Bronwen Maddox’s tour d’horizon of the trials of the euro (and the EU itself) concludes that Greece, and some other weaker eurozone economies, are likely to be ejected from a currency system that they should never have been part of. It is most unlikely that the current “adjustment” being required of Greece will stick, and a further rescheduling of its debt is what people in the markets now expect. But it is possible that this could still happen with Greece inside the euro. Dominique Strauss Kahn, head of the IMF and likely candidate for the French presidency in 2012, will not want to be the man who broke up the euro. And a semi-default inside the euro may also be easier to handle for Europe’s big banks—which are heavily exposed to the crisis. So Greece may end up as the Argentina of the eurozone. Meanwhile EU coherence will suffer further injury. Germany is more disillusioned than ever. The EU will become even more introverted as the next decade is punctuated by emergency summits and last minute bailouts. And there will be a brake on future expansion as the crisis exposes the reluctance of richer countries to pay for poorer ones.

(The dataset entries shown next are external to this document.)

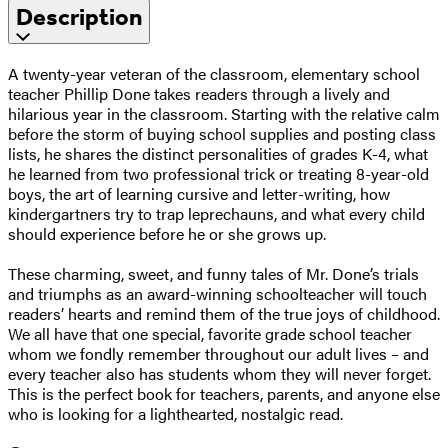
Description
A twenty-year veteran of the classroom, elementary school
teacher Phillip Done takes readers through a lively and
hilarious year in the classroom. Starting with the relative calm
before the storm of buying school supplies and posting class
lists, he shares the distinct personalities of grades K-4, what
he learned from two professional trick or treating 8-year-old
boys, the art of learning cursive and letter-writing, how
kindergartners try to trap leprechauns, and what every child
should experience before he or she grows up.
These charming, sweet, and funny tales of Mr. Done’s trials
and triumphs as an award-winning schoolteacher will touch
readers’ hearts and remind them of the true joys of childhood.
We all have that one special, favorite grade school teacher
whom we fondly remember throughout our adult lives – and
every teacher also has students whom they will never forget.
This is the perfect book for teachers, parents, and anyone else
who is looking for a lighthearted, nostalgic read.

The suspension of the normal laws of political gravity in Britain is a happier story. It is true, as Andrew Adonis says, that the Lib Dems will not have their heart in deficit reduction and that the Tories are unexcited about political reform. But there is still enough self-interest to keep them together for a while before gravity reasserts itself. Coalition government is unlikely to become the British norm, so we should enjoy its anomalies while we can—in particular the enthusiasm for non-statist social reform and more checks and balances at Westminster—and fret less about the representativeness of the cabinet (see Julian Baggini). Curiously, the gloomy news from Europe is a blessing for the coalition: as even Germany becomes more British in attitude and further integration is ruled out, one potential conflict point between Tories and Lib Dems is neutralised.